He is not "himself". He doesn't understand himself, or why he is the way he is.

whatever happened to the wizard has left a stain on the hero's soul.

he wades through life discontent, feeling like he's missing some fundamental piece of himself.

This is the flaw. He is discontent, and doesn't know why. His soul is stained, he doesn't know why. He is missing some fundamental piece of himself, and he doesn't know why.

The hero's journey in this is one of self-discovery and self-realization. To understand how the magic in this world works. To understand where he fits in, because he doesn't fit in anywhere. You need to give him some failures, he will never fit into his society while he is missing pieces.

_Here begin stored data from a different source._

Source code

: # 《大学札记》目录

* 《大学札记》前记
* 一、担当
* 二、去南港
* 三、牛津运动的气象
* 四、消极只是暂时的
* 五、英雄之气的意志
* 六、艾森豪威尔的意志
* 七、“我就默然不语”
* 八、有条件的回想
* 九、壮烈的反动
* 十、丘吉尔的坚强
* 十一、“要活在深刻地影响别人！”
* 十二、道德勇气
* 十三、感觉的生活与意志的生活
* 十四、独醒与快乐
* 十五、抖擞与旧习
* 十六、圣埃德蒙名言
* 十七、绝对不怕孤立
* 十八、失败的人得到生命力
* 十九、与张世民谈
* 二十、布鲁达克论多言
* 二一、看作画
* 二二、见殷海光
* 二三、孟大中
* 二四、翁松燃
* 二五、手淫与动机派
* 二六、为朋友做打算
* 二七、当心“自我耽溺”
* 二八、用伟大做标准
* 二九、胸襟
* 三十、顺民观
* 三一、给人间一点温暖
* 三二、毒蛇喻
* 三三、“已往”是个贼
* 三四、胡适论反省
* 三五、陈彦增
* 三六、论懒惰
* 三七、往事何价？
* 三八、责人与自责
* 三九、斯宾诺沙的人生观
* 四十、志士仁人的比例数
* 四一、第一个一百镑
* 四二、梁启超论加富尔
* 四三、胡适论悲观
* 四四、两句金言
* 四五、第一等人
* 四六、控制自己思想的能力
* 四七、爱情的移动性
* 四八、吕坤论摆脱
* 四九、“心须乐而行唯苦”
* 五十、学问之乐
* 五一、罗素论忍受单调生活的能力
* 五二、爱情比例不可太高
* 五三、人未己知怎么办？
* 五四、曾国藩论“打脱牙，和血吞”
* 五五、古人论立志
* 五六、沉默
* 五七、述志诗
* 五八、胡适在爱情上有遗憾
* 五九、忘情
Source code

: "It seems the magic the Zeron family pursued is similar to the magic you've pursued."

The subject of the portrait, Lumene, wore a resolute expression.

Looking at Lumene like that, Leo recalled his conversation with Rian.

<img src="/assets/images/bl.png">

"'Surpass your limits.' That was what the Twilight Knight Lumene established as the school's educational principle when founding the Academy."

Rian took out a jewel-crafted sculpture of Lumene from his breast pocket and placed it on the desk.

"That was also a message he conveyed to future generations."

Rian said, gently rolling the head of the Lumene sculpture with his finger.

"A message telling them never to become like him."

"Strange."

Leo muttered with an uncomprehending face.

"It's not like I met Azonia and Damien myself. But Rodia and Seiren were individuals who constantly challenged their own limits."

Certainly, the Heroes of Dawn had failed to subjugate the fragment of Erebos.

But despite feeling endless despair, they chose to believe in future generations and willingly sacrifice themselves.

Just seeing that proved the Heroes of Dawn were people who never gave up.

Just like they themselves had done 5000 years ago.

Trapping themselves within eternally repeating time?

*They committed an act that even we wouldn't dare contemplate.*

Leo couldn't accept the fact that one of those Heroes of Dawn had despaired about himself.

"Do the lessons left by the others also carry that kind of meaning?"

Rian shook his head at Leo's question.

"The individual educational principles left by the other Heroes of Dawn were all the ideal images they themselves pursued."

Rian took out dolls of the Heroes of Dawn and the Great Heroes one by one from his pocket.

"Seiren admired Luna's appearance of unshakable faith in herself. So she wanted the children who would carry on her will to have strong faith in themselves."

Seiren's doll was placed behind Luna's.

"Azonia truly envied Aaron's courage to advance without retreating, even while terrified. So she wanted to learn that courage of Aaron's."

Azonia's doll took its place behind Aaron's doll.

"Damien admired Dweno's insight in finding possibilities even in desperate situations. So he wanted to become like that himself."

These failures drive him out of his current village or city, in search of a person, or place, or profession that will make him feel whole. He doesn't know what; he just knows, from his final failure in Act I, that it isn't here.

He then discovers magic-users, and becomes convinced magic will clear his soul, and will make him feel whole and at peace with himself. But he screws up the magic, and unleashes the evil wizard.

Battles ensue, the rest of Act II, and it doesn't look good for the hero. He is getting his ass kicked, again and again.

But In the beginning of Act III, defeated, he still won't give up. He finds one last book or magician. They tell him the most powerful magic of all -- he can bet his eternal soul. If he loses, he dies and his soul is destroyed. If he wins, the evil wizard's soul is finally and utterly destroyed, and the stains on his own soul will vanish.

He determines to do it, he would rather die than fail, and he succeeds. The wizard is destroyed, the protagonist is cured, his soul is spotless. And then, the end of Act III, he begins life in the "New Normal", a new man, with magical skills. What that means is up to you.

The journey here is self-discovery, and self-repair. It doesn't have to be any more complicated than that. He knows something is wrong, and whatever it is, it is ruining his life and happiness. That is the problem we open the story with, our hapless hero trying and failing, and failing, and failing. And the solution is what we close with.